- Text shown

5-fluoro-deoxyglucose PET/CT response after neoadjuvant chemotherapy predicts long-term outcomes in soft tissue sarcomas: Results from a prospective trial.
Edward Y Cheng, Andrea P Espejo Freire, Juan C Manivel, Jerry W Froelich, Brenda J Weigel, Denis R Clohisy, Christian M Ogilvie, Rich Evans, L Chinsoo Cho, Kathryn E Dusenbery, Keith M Skubitz
Abstract
Open AccessBACKGROUND: Only 30%-40% of high-grade sarcomas respond to initial chemotherapy, which can have significant toxicities. Computed tomography imaging alone has limitations in evaluating treatment response. Imaging with 5-fluoro-deoxyglucose-positron emission tomography/computed tomography (FDG-PET/CT), which evaluates tumor metabolism, offers an alternative. This study examined whether early changes in the maximum standardized uptake value (SUVmax) after neoadjuvant chemotherapy can be used to predict outcomes in high-grade sarcomas. METHODS: This prospective trial assessed whether changes in the SUVmax after one or four cycles of pegylated-liposomal doxorubicin plus ifosfamide could predict progression-free survival (PFS), overall survival (OS), and histologic response. Fifty-six patients were required for 90% power. Metabolic response was defined as a reduction ≥40% in the SUVmax from baseline after either cycle 1 (delta 1) or cycle 4 (delta 2). RESULTS: Sixty-nine patients were enrolled (2006-2013) with a median follow-up of 8.1 years. The 10-year PFS rate was 74% versus 42% for delta 1 responders versus nonresponders (p = .0082), respectively; and 69% versus 33% for delta 2 responders versus nonresponder (p = .0015), respectively. The 10-year OS rate was 73% versus 58% for delta 1 responders versus nonresponder (p = .28), respectively; and 81% versus 37% for delta 2 responders versus nonresponder (p = .00026), respectively. Of 46 delta 1 nonresponders, 23 met criteria at delta 2. A positron emission tomography response was correlated with histologic necrosis. At last follow-up, 31 patients (44.9%) were alive and disease free, and 10 (14.5%) were alive with sarcoma. Five patients developed secondary malignancies. CONCLUSIONS: An SUVmax reduction verified on FDG-PET/CT imaging after neoadjuvant chemotherapy was a strong predictor of long-term outcomes. Metabolic imaging at treatment completion identified responders, supporting continued therapy in initially nonresponsive patients and guiding personalized treatment strategies.

- Available data
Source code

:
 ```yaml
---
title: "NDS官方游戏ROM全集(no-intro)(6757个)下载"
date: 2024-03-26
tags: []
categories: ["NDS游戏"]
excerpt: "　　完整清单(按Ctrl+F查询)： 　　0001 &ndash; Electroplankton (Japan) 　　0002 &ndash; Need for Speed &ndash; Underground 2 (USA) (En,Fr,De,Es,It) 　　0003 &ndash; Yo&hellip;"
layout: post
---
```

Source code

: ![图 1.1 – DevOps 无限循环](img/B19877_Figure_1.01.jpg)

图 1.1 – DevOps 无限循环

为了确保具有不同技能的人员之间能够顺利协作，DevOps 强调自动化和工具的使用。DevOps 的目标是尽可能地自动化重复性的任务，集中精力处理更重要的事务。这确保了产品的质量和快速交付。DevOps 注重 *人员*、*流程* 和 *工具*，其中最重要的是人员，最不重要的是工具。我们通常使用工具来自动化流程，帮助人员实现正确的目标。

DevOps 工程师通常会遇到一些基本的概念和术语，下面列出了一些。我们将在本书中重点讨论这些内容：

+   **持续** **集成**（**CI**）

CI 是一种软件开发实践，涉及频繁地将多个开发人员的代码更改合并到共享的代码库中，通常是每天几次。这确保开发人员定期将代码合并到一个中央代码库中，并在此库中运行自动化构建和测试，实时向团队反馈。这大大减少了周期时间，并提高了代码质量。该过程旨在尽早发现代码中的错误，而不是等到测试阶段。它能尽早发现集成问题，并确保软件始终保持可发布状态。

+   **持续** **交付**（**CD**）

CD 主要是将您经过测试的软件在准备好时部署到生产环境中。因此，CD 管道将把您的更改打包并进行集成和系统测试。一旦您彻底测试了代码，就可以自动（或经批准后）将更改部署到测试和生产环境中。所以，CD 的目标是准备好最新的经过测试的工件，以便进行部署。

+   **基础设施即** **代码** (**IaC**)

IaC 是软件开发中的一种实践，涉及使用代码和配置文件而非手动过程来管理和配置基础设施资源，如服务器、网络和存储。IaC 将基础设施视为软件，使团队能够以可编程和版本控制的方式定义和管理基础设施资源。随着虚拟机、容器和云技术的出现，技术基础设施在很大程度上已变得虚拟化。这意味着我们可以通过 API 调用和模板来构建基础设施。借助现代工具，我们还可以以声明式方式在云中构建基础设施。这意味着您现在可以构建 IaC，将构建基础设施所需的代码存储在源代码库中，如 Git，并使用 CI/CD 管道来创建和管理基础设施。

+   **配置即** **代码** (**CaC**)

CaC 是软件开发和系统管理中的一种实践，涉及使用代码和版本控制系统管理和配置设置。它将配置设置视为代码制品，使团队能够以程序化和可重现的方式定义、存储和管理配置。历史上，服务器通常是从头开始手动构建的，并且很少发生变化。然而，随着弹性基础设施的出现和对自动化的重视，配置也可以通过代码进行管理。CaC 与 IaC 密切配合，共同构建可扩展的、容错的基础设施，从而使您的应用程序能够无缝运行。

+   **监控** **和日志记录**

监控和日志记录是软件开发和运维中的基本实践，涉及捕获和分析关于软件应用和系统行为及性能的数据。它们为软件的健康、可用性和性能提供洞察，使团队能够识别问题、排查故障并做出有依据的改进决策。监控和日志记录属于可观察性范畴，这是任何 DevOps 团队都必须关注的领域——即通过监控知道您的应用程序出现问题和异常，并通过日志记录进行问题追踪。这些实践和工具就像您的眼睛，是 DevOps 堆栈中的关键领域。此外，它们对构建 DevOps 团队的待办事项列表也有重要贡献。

- Problem description
Please rewrite the passage of the sarcoma abstract starting at "5-fluoro-deoxyglucose PET/CT response" and ending at "a prospective trial.", replacing "neoadjuvant chemotherapy" with "preoperative chemotherapy".

- Solution to this task
5-fluoro-deoxyglucose PET/CT response after preoperative chemotherapy predicts long-term outcomes in soft tissue sarcomas: Results from a prospective trial.